Pays citésIndonésie, Malaisie
SecteurÉnergie Biomasse
ThèmeMarchés & Finance

L’Indonésie a annoncé l’abandon de son projet de carburant B50, un mélange contenant 50 % de biodiesel à base d’huile de palme et 50 % de diesel conventionnel. Le premier producteur mondial d’huile de palme conservera son mandat B40 actuel, composé de 40 % de biodiesel. Selon les responsables gouvernementaux, cette décision résulte de préoccupations techniques et de contraintes de financement.

Des essais techniques toujours en cours

Le lancement du B50 était initialement prévu pour le second semestre 2026. Le gouvernement révise désormais le calendrier des essais, notamment pour les trains, les équipements lourds et les machines industrielles, selon Eniya Listiani Dewi, responsable au ministère de l’Énergie. Le vice-ministre de l’Énergie et des Ressources minérales, Yuliot Tanjung, a justifié ce maintien du B40 par l’augmentation prévue de la production de diesel de la raffinerie de Balikpapan.

Le ministère indonésien de l’Énergie a alloué 15,65 millions de kilolitres de biodiesel à base d’huile de palme pour le mandat 2026. Sur ce volume, 7,45 millions de kilolitres bénéficieront de subventions. L’extension progressive du programme, passé du B15 en 2015 au B40 aujourd’hui, pèse sur les capacités de financement de l’agence publique Indonesian Estate Crop Fund Agency (BPDP).

Hausse des prélèvements à l’exportation

Pour soutenir le programme, Jakarta relèvera les taxes à l’exportation d’huile de palme brute à 12,5 % à partir du 1er mars, contre 10 % actuellement, selon Eddy Abdurrachman, directeur de la BPDP. Les prélèvements sur les produits raffinés augmenteront de 2,5 points de pourcentage. Ces taux varient actuellement entre 4,75 % et 9,5 %.

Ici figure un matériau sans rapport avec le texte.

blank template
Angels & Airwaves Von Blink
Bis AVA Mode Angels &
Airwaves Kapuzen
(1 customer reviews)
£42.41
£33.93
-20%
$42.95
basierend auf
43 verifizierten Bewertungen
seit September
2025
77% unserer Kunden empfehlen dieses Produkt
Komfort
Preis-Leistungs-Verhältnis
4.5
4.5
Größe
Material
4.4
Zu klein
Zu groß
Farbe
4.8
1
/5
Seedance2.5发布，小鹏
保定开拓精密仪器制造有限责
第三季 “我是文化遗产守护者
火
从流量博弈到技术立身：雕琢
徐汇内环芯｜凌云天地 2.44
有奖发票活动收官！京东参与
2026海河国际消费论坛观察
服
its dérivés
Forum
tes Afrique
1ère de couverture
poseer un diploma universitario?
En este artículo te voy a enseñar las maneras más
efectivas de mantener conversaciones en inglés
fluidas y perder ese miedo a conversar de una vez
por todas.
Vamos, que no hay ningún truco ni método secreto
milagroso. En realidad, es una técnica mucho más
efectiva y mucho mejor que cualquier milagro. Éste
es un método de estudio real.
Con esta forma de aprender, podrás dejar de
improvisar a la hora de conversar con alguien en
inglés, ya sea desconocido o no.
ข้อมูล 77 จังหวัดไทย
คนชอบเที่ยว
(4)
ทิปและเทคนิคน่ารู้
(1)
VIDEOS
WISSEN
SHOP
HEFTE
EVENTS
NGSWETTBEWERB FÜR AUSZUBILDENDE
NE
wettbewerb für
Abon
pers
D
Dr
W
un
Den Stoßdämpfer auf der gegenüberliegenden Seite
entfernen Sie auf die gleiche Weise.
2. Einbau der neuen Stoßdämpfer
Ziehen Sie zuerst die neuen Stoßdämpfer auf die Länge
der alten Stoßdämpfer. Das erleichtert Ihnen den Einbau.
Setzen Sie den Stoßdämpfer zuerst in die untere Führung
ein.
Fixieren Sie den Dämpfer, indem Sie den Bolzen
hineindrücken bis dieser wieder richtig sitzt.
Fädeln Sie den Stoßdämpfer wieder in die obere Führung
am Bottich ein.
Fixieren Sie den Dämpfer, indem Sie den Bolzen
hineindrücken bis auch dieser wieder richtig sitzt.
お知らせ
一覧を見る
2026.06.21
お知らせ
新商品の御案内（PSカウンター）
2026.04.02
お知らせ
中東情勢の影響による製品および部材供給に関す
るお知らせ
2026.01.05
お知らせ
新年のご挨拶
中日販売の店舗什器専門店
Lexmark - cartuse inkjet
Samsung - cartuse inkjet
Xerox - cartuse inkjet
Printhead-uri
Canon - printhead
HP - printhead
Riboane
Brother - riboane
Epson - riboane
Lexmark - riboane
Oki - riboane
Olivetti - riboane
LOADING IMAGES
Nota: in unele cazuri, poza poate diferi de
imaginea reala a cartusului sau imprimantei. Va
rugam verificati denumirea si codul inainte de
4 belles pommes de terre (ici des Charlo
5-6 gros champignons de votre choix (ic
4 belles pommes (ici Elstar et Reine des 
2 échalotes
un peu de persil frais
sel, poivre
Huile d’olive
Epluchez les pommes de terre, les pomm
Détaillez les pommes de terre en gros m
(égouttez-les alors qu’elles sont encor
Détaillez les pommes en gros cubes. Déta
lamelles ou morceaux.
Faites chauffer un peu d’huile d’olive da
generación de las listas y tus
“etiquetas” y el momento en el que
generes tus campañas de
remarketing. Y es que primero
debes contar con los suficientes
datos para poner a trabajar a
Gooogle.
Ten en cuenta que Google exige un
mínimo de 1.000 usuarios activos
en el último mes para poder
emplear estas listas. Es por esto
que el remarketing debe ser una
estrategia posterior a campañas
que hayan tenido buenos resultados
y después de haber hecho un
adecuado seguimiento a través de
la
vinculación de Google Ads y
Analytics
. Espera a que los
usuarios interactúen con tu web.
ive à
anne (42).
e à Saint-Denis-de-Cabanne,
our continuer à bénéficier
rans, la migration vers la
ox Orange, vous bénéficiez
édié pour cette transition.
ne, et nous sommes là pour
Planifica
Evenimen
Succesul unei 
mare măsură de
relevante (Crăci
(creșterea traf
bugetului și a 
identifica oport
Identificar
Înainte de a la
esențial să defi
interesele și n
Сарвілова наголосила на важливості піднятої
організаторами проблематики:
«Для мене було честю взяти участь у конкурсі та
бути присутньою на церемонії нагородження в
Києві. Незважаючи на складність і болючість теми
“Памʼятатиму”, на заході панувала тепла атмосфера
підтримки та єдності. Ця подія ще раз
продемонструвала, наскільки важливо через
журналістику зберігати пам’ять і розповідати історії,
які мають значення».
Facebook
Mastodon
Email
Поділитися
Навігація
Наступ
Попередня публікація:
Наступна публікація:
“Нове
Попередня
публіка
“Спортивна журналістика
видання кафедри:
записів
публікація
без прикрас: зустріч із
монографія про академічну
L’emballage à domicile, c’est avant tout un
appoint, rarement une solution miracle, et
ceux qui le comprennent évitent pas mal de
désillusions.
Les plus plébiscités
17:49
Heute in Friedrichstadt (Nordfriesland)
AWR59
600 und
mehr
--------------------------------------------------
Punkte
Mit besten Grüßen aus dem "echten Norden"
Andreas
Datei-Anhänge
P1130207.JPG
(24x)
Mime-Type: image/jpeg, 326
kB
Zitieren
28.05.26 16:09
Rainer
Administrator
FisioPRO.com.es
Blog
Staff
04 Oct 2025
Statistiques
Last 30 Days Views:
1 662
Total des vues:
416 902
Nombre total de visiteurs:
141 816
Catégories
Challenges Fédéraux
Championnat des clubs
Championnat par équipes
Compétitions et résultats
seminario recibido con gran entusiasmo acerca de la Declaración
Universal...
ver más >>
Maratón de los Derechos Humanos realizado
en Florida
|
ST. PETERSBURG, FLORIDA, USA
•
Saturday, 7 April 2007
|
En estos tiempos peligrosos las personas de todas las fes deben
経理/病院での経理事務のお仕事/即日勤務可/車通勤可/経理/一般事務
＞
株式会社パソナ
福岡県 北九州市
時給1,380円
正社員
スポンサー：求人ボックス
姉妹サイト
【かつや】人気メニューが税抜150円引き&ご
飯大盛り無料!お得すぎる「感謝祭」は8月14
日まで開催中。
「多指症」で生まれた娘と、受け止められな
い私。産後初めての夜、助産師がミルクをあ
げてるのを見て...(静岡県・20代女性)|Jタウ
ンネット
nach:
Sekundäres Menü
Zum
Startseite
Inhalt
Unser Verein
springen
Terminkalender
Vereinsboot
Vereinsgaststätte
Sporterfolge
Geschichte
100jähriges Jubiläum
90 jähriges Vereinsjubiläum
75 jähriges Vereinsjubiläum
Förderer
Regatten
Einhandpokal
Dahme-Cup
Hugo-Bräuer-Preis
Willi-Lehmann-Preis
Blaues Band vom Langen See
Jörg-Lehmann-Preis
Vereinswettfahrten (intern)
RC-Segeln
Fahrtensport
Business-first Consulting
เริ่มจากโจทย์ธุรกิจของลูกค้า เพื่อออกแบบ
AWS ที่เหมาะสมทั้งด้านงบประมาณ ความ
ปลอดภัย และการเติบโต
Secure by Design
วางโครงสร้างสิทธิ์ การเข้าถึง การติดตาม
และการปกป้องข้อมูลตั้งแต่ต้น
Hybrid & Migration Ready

L’Indonesian Palm Oil Farmers Association (POPSI) estime que cette hausse affecterait la compétitivité de l’huile de palme indonésienne et pourrait orienter les acheteurs vers d’autres fournisseurs, notamment la Malaisie. Le ministre coordinateur de l’Économie, Airlangga Hartarto, a indiqué que la mise en œuvre du B50 en 2027 dépendrait de l’écart de prix entre le diesel conventionnel et le biocarburant.

Impact sur les marchés

Les cours de référence de l’huile de palme en Malaisie ont reculé de 0,52 % après l’annonce, après avoir progressé de 1,33 % en début de séance. Selon Anilkumar Bagani, responsable de la recherche matières premières chez Sunvin Group, l’abandon du B50 constitue un facteur baissier pour les prix, le marché anticipant une absorption accrue d’huile de palme brute (CPO) avec le mélange supplémentaire.

D’après le think tank Indonesia Palm Oil Strategic Studies, le passage au B50 au second semestre aurait absorbé 2,2 millions de tonnes de CPO supplémentaires, portant la consommation totale à environ 13,6 millions de tonnes pour le mandat biodiesel. Cette décision intervient alors que les stocks malaisiens d’huile de palme ont atteint en décembre un plus haut de près de sept ans, franchissant le seuil de 3 millions de tonnes métriques.

L’Indonesian Palm Oil Association (GAPKI) a qualifié le maintien du B40 de décision appropriée. Selon son secrétaire général Hadi Sugeng, cette politique permettrait d’équilibrer production de CPO, besoins domestiques et volumes d’exportation.